Glencore, Xstrata face investor activism

VANCOUVER — A deal that could be viewed as the flagship transaction in natural resource mergers and acquisitions is facing heavy criticism from a group of activist investors, as prominent shareholders of mega-miner Xstrata PLC (XTA-L) question the inherent value in a US$39-billion take-over offer from Swiss-based trading house Glencore International (GLEN-L).

Initially announced in February, the potential merger came as no surprise considering Glencore held roughly 34% in Xstrata and had taken itself public via a US$10-billion initial offering in May 2011, which pegged Glencore’s value at US$59 billion.

The proposed merger — which would see Glencore exchange 2.8 of its own shares for every share of Xstrata — met with early investor discord as Xstrata institutional shareholders Standard Life Investments and Schroders PLC (SDR-L) announced intentions to dissent during voting in an attempt to achieve more favorable conditions.

“Although we see some merit in the merger of Xstrata and Glencore the proposed exchange ratio clearly undervalues Xstrata’s assets and future earnings contribution,” David Cumming, Standard Life’s Head of Equities told Reuters in early February. “It is our intention to vote against the deal unless the merger terms for Xstrata shareholders are materially improved.”

Standard Life and Schroders held roughly 3.5% of Xstrata’s outstanding shares when the deal was announced in February, and in order to block the transaction under British securities law would need to rally 16.48% in investor support.

Glencore’s offer was viewed as discounted by a majority of analysts. Bank of Montreal (BMO) Capital Markets calculated that the 2.8 share ratio bid was 15% share destructive to Xstrata investors, but 20% accretive to Glencore shareholders. BMO analysts estimated an appropriate offer would entail Glencore upping its bid to a share ratio between 3.5 and 3.75 based on 2011 profits and net present values.

“For Xstrata shareholders the bid ratio is dilutive, further highlighting the unlikelihood that a deal will be reached at its current proposal,” wrote BMO analyst Tony Robson in February. “A higher bid ratio is still accretive for Glencore, which allows the company to further sweeten the deal if necessary.”

It seemed unlikely that minority shareholders like Standard Life and Schroder could rally the support needed to overthrow the merger, until a wildcard in the form of Qatar Holdings joined the fray in late June. The direct investing vehicle for the Gulf state of Qatar had quietly amassed an 11% interest in Xstrata, which at first glance appeared to be a bid to acquire a stake in Glencore when the merger was finalized.

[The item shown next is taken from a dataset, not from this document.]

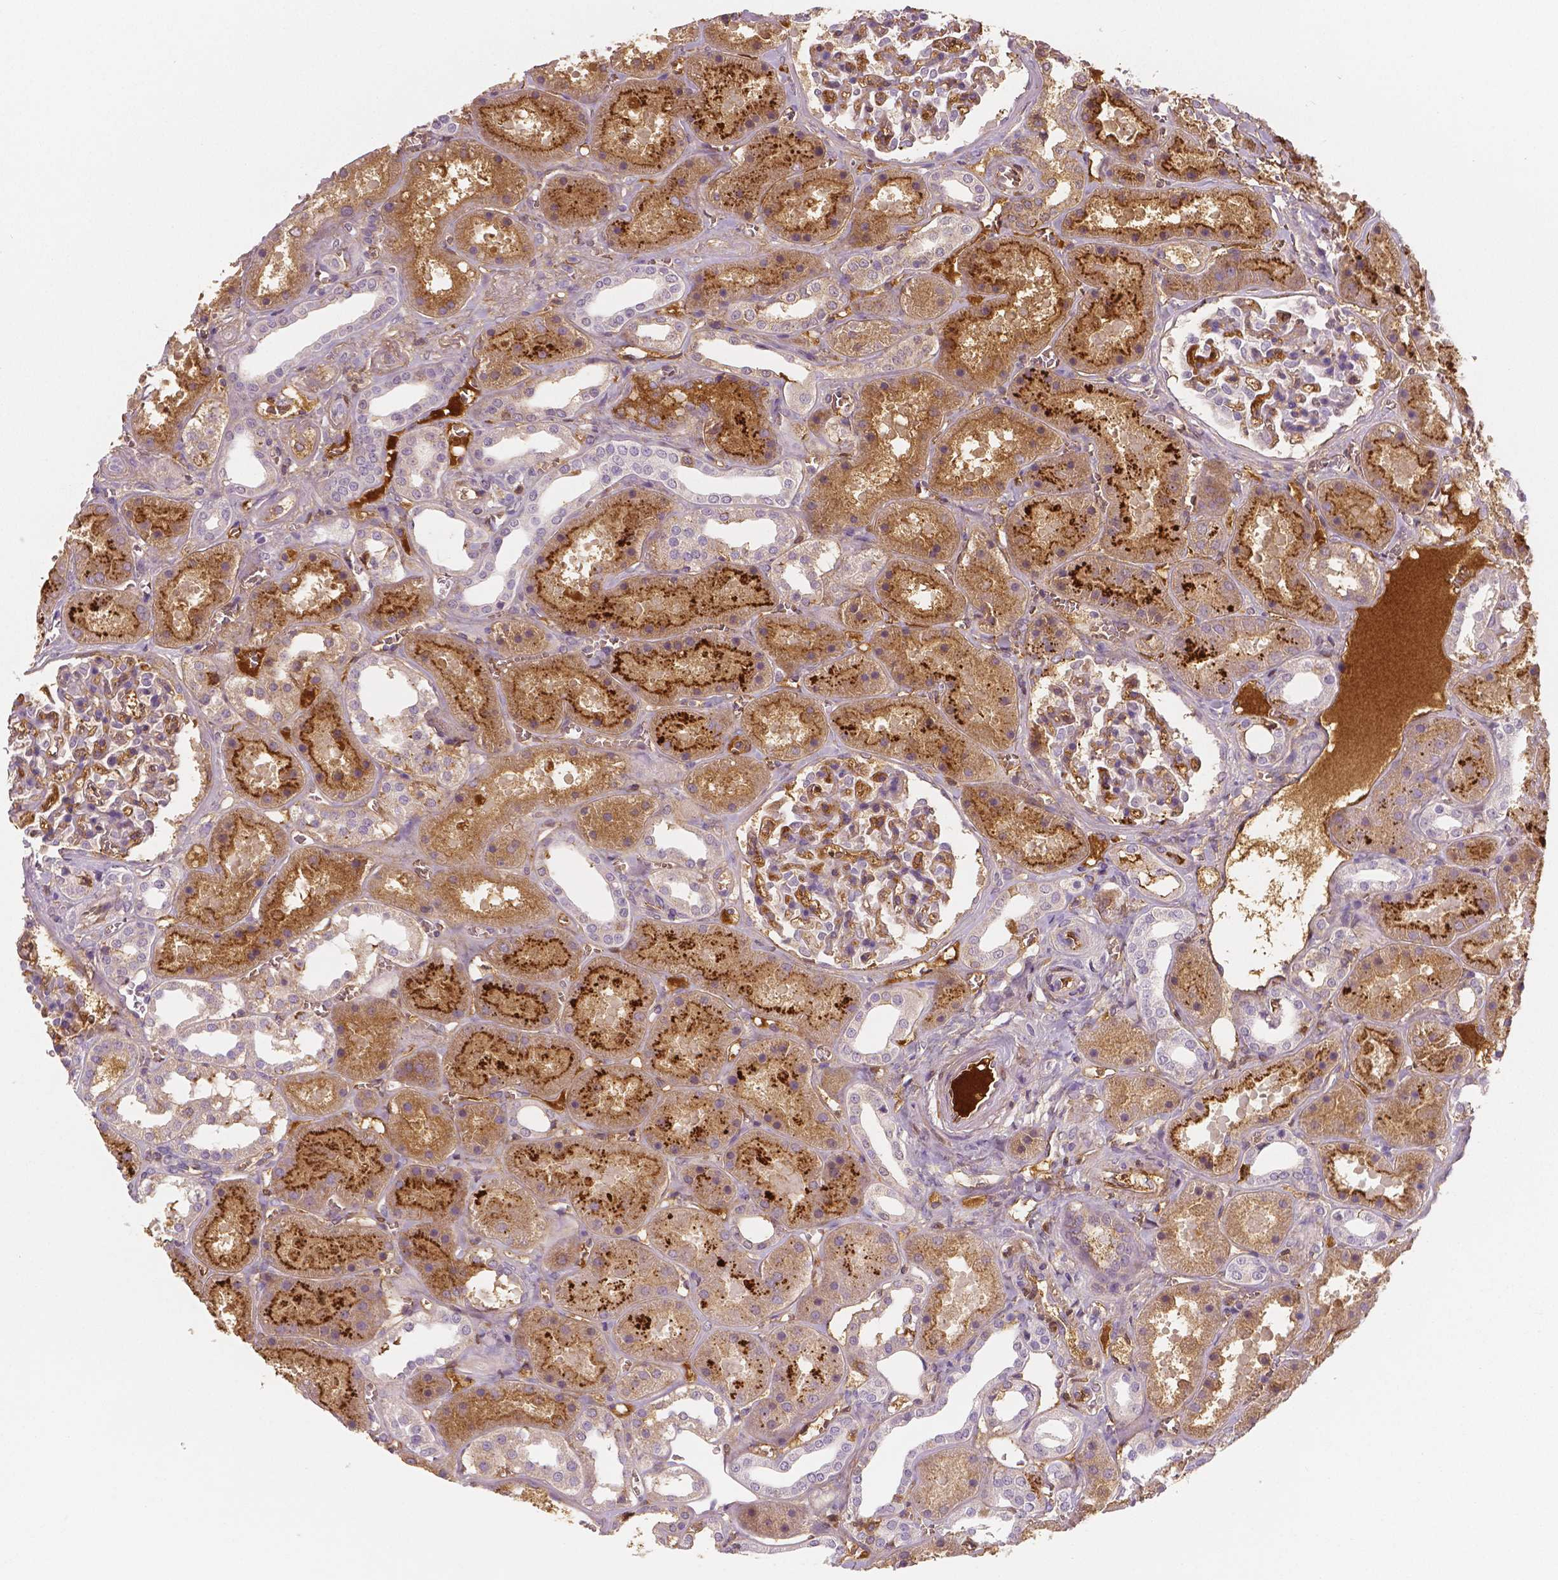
{"staining": {"intensity": "moderate", "quantity": "25%-75%", "location": "cytoplasmic/membranous"}, "tissue": "kidney", "cell_type": "Cells in glomeruli", "image_type": "normal", "snomed": [{"axis": "morphology", "description": "Normal tissue, NOS"}, {"axis": "topography", "description": "Kidney"}], "caption": "Cells in glomeruli demonstrate medium levels of moderate cytoplasmic/membranous positivity in about 25%-75% of cells in benign human kidney.", "gene": "APOA4", "patient": {"sex": "female", "age": 41}}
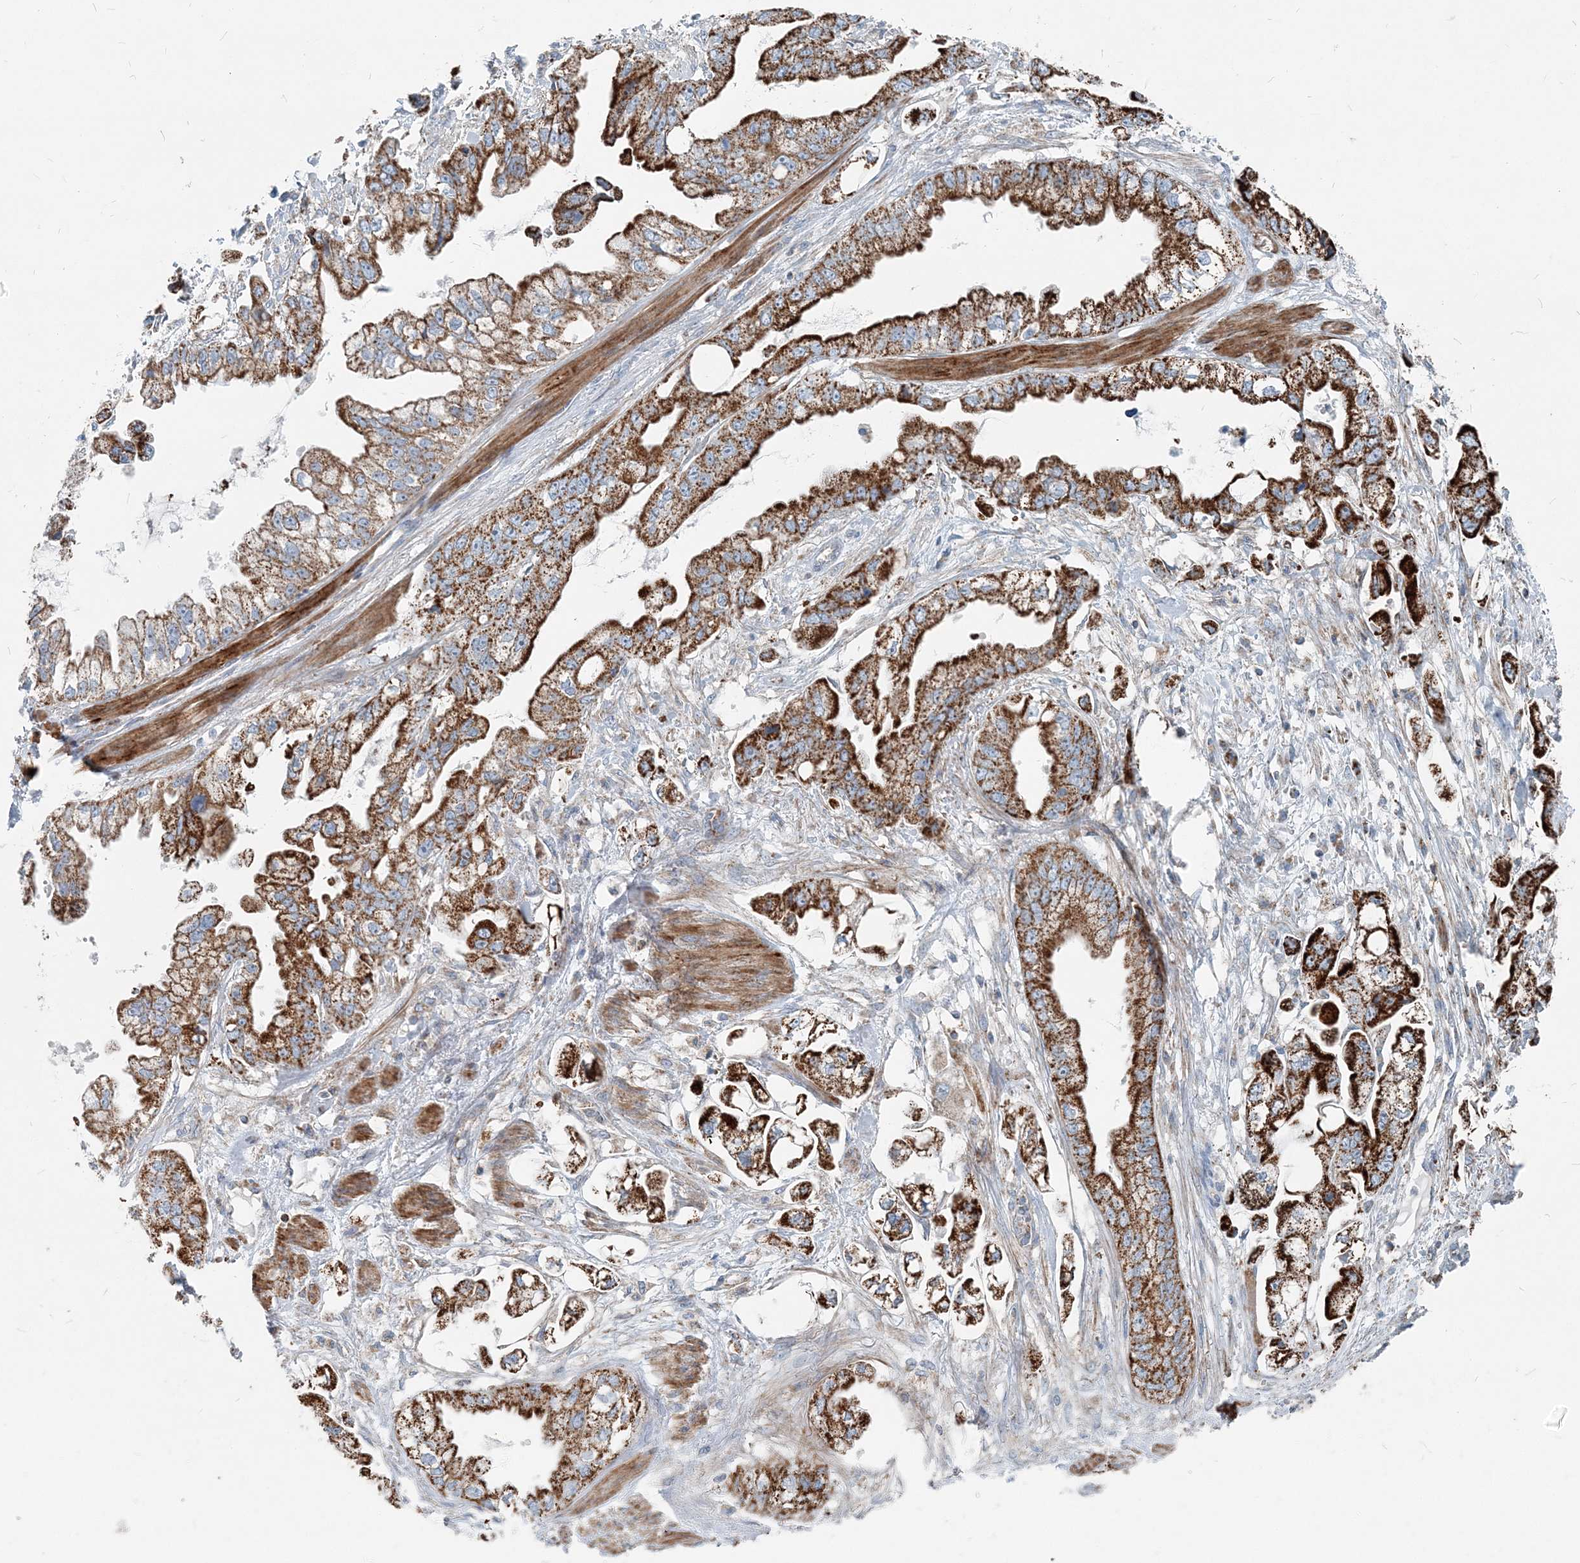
{"staining": {"intensity": "strong", "quantity": ">75%", "location": "cytoplasmic/membranous"}, "tissue": "stomach cancer", "cell_type": "Tumor cells", "image_type": "cancer", "snomed": [{"axis": "morphology", "description": "Adenocarcinoma, NOS"}, {"axis": "topography", "description": "Stomach"}], "caption": "Strong cytoplasmic/membranous protein expression is seen in about >75% of tumor cells in stomach adenocarcinoma.", "gene": "INTU", "patient": {"sex": "male", "age": 62}}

Qatar Holdings is under the guidance of Ahmad al-Sayed, a U.S. and European educated Qatari lawyer who previously acted as general counsel for the Qatar Investment Authority. Qatar Holdings controls an investment fund valued in the range of US$100 billion and is known for acquiring stakes in high-profile assets like Harrods department store in London and the Porsche-Volkswagen automotive conglomerate in Germany.

Though not known for investor activism, Qatar Holdings issued a press release on June 26 indicating it would oppose the Glencore-Xstrata merger on grounds that the premium being paid on Xstrata represented a poor return for current shareholders. Qatar Holdings stated that “though it saw merit in a combination, a share ratio of 3.25 would be a more appropriate premium for Xstrata shareholders.”

The number is in line with industry speculation, as Bloomberg statistics show that the current offer values Xstrata at 6.2 times its EBITA, which represents the fourth-lowest multiple in a mining takeover valued over US$5 billion.

“Qatar’s push for an increase in the Xstrata bid ratio puts Glencore in a difficult position,” notes Robson in a June 29 research update. “Increasing the bid is dilutive relative to current market expectations while to walk away leaves Glencore’s balance sheet exposed to credit rating downgrades.”

BMO Capital Markets labels the transaction challenge a “lose-lose” situation for Glencore, which must decide between increased dilution from a larger bid for a Xstrata versus balance sheet issues, capital expenditure challenges, and a potential US$470 million “break-up fee” if the deal collapses.

Qatar’s actions have emboldened other Xstrata investors to threaten hold-outs in favor of a better deal. New York-based Knight Vinke, another top-20 shareholder, joined the battle on July 3 when the asset manager released a statement supporting demands for Glencore to increase its share-ratio bid.

Knight Vinke reportedly holds 0.7% in Xstrata, and feels the offer represents “no premium to shareholders for a transaction that appears to represent a change of control.”

Xstrata is revising an executive bonus plan valued at US$270 million after investors began to protest in early June, and escalating shareholder activism has forced both Xstrata and Glencore to delay votes on the merger planned for mid-July.

Neither company has announced a date for the re-scheduled shareholder meetings.